Long-term survival rates following induction chemotherapy and surgery with or without radiation therapy and consolidation chemotherapy have ranged from 50% at 4 years, 77% at 7 years and, respectively, 86% and 76% for stage III and IV patients at 10 years in different published series.[14,16,17,22]
However, similar results have been reported with preoperative radiation therapy without chemotherapy, particularly if great vessels are involved (5-year overall survival rate of 77% and 10-year OS rate of 59%).[23,24]
An intergroup trial conducted in the United States reported a predicted 5-year OS rate of 52% in 26 patients receiving the PAC chemotherapy regimen followed by radiation therapy without surgery.
The role of surgical debulking for patients with either stage III or stage IVA disease is controversial. Phase II data suggests that prolonged survival can be accomplished with chemotherapy and radiation therapy alone in many patients presenting with locally advanced or even metastatic thymoma. Therefore, the value of surgery may be questioned if complete, or at the very least, near complete extirpation cannot be accomplished.Current Clinical Trials
Check for U.S. clinical trials from NCI's list of cancer clinical trials that are now accepting patients with stage III thymoma and stage IV thymoma. The list of clinical trials can be further narrowed by location, drug, intervention, and other criteria.

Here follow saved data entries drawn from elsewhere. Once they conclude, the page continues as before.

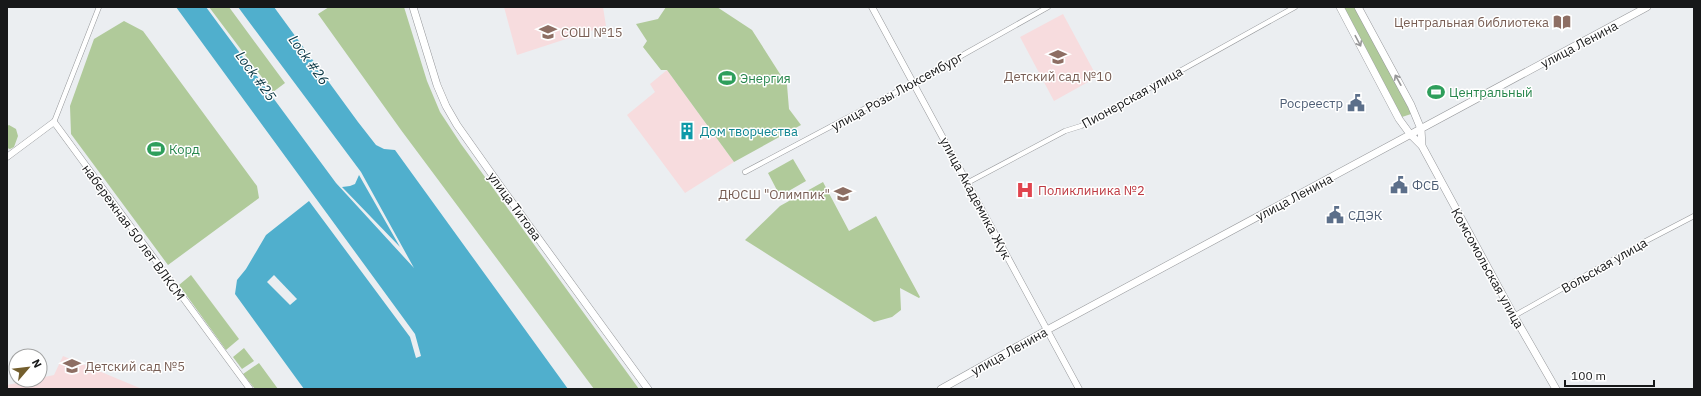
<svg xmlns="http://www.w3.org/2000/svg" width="1701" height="396" font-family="'IBM Plex Sans',sans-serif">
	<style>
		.education { fill: #f7dcde }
		.green { fill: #b0ca9a }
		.water { fill: #50afcd }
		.pier { fill: #ebeef1 }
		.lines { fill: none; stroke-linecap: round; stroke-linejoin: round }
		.minor-casing { stroke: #96989b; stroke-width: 5.5 }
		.tertiary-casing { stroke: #96989b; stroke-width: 7 }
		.secondary-casing { stroke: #96989b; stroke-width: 8 }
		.minor { stroke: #fff; stroke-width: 4.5 }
		.tertiary { stroke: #fff; stroke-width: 6 }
		.secondary { stroke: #fff; stroke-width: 7 }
		.oneway { stroke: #979798 }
		.labels { text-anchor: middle; stroke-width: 3; stroke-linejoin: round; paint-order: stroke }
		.education-label { font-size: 13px; fill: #785e54; stroke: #fff; text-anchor: end }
		.street-label { font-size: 13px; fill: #171819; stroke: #fff }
		.leisure-label { font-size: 13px; fill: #27864d; stroke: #fff; text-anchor: start }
		.service-label { font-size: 13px; fill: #4e5e75; stroke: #fff; text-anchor: start }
		.culture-label { font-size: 13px; fill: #0d838f; stroke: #fff; text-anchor: start }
		.health-label { font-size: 13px; fill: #be3a42; stroke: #fff; text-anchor: start }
		.water-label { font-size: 14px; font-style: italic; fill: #093643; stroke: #fff }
	</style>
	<rect width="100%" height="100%" fill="#ebeef1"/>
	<path class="education" d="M504,7H603L606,26L517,55Z
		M1063,14L1097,77L1054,101L1020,37Z
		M667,70L734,162L685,193L627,115L655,92L650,84Z
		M63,356L142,389H7V385L32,380H40V378L54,375Z"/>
	<path class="green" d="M209,7H229L285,83L273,92Z
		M329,7H404L427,81L440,112L461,144L639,389H594L401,130L318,14Z
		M666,7H717L752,30L787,85L789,109L801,125L734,162L667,70H661L643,47L647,41L636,24L658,19Z
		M1344,7H1355L1411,112V114L1402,117Z
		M124,21L143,31L257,186L259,198L168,265L71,134L70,106L94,39Z
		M9,125L16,129L18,136L14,147L10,149L7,148V126Z
		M793,159L806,181L780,196L768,173Z
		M823,182L849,231L876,216L920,297L919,298L900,288L901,310L892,317L874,322L745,240L780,206Z
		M191,275L239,339L226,350L179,285Z
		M244,348L254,361L242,369L233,357Z
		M259,363L278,389H255L243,374Z"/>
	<path class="water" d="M176,7H206L336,183L414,268L361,172L238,7H274L358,122L376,145L384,149L395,150L568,389H304L235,294L237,280L246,269L266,235L309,201L410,337L416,358L421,356L415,334Z
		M359,175L400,247L342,187L350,186L355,184Z"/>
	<path class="pier" d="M274,275L297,299L290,305L267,282Z"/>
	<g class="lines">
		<g class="minor-casing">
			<path id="minor" d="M54,122L99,7
				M745,172L913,83L1048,7
				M967,183L1065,131L1081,126L1295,7
				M1514,316L1646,241L1694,216"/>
		</g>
		<g class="tertiary-casing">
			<path id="tertiary" d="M872,7L1079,389
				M7,157L54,122L250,389"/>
		</g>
		<g class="secondary-casing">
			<path id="secondary" d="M413,7L437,85L446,106L457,125L503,190L648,389
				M1340,7L1399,119L1410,134L1422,146L1514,316L1556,389
				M1358,7L1411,105L1421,129L1422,146
				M941,389L1047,330L1647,7"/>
		</g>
		<use href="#minor" class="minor"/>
		<use href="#tertiary" class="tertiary"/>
		<use href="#secondary" class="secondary"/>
	</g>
	<defs><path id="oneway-shaft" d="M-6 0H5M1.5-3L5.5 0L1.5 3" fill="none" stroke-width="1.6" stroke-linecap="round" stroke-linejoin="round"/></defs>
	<g class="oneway">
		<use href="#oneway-shaft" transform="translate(1358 41) rotate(62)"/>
		<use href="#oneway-shaft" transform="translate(1398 80) rotate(-119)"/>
	</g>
	<defs>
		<g id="library-bare" transform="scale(1.38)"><path d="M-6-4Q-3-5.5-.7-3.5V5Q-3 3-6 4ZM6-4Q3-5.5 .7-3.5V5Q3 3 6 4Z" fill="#8d6e63" stroke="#fff" stroke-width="2.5" paint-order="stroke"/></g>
		<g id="school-bare" transform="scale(1.38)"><path d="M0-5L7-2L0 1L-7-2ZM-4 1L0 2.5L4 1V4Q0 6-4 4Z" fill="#8d6e63" stroke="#fff" stroke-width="2.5" paint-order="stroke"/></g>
		<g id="stadium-bare" transform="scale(1.38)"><path d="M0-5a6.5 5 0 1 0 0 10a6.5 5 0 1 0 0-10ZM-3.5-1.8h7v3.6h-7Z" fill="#2e9e5b" stroke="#fff" stroke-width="2.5" paint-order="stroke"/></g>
		<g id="civic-bare" transform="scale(1.38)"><path d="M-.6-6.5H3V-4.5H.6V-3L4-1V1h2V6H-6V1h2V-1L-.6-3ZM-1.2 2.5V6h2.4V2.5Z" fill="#5c6f8a" stroke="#fff" stroke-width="2.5" paint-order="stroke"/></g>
		<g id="building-bare" transform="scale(1.38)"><path d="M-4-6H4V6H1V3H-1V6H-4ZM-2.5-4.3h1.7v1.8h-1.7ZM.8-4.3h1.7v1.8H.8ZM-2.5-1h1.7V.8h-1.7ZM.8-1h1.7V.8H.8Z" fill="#0f9aa8" stroke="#fff" stroke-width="2.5" paint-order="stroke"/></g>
		<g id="hospital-bare" transform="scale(1.38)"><path d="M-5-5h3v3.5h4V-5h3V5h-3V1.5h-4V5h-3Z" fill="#e0444e" stroke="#fff" stroke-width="2.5" paint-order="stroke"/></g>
	</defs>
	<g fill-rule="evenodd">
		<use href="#library-bare" x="1562" y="22"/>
		<use href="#school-bare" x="548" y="32"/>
		<use href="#school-bare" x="1058" y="57"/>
		<use href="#stadium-bare" x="727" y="78"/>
		<use href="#stadium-bare" x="1436" y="92"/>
		<use href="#civic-bare" x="1356" y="103"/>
		<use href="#building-bare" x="687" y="131"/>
		<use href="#stadium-bare" x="156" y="149"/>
		<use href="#civic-bare" x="1399" y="185"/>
		<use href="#hospital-bare" x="1025" y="190"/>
		<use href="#school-bare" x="843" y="194"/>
		<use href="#civic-bare" x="1335" y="215"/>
		<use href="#school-bare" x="72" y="366"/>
	</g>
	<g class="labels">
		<g class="education-label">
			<text x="1549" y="27">Центральная библиотека</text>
			<text x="561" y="37" text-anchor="start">СОШ №15</text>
			<text x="1058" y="81" text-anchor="middle">Детский сад №10</text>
			<text x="830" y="199">ДЮСШ "Олимпик"</text>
			<text x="85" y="371" text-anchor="start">Детский сад №5</text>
		</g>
		<g class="street-label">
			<text transform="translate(1579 44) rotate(-28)" y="5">улица Ленина</text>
			<text transform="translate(897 91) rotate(-29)" y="5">улица Розы Люксембург</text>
			<text transform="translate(1132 97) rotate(-29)" y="5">Пионерская улица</text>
			<text transform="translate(1294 197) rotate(-28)" y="5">улица Ленина</text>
			<text transform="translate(976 198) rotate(62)" y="5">улица Академика Жук</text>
			<text transform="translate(515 206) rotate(54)" y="5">улица Титова</text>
			<text transform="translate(134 232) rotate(54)" y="5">набережная 50 лет ВЛКСМ</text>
			<text transform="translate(1604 265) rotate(-30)" y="5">Вольская улица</text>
			<text transform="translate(1488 268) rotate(61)" y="5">Комсомольская улица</text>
			<text transform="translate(1009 351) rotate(-29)" y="5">улица Ленина</text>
		</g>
		<g class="leisure-label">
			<text x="740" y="83">Энергия</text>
			<text x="1449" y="97">Центральный</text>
			<text x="169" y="154">Корд</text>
		</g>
		<g class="service-label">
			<text x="1343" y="108" text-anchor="end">Росреестр</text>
			<text x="1412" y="190">ФСБ</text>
			<text x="1348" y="220">СДЭК</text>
		</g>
		<g class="culture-label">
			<text x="700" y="136">Дом творчества</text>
		</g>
		<g class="health-label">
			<text x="1038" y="195">Поликлиника №2</text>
		</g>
		<g class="water-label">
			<text transform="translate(309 60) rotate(54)" y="5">Lock #26</text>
			<text transform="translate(256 76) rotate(54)" y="5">Lock #25</text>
		</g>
	</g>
	<rect width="1701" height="396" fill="none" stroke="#171819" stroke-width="16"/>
	<g transform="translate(28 368) rotate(62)"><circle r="19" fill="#ffffff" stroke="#a2a3a3"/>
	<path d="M0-3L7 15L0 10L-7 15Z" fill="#735e2d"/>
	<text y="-6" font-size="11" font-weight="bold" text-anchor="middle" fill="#171819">N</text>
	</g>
	<path d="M1565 380v6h89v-6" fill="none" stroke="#171819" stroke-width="2"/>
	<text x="1571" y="380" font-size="12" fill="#171819" stroke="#ffffff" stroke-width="3" paint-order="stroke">100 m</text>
</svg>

General information about clinical trials is also available from the NCI Web site.
Standard treatment options for patients with operable disease include the following:
- En bloc surgical resection.
- PORT may be considered, especially for patients with close or involved surgical margins and for stage III and stage IVA patients.
- Induction chemotherapy followed by surgery with or without radiation.
Standard treatment options for patients with inoperable disease (stage III and stage IV with vena caval obstruction, pleural involvement, pericardial implants, etc.) include the following:
- Induction chemotherapy followed by surgery or radiation.
- Induction chemotherapy followed by surgery and radiation.
- Radiation therapy.
Treatment options under clinical evaluation:
Areas of active clinical evaluation for patients with thymoma include the following:
- New drug regimens.
- Variation of drug doses in current regimens.
- New radiation therapy schedules and techniques.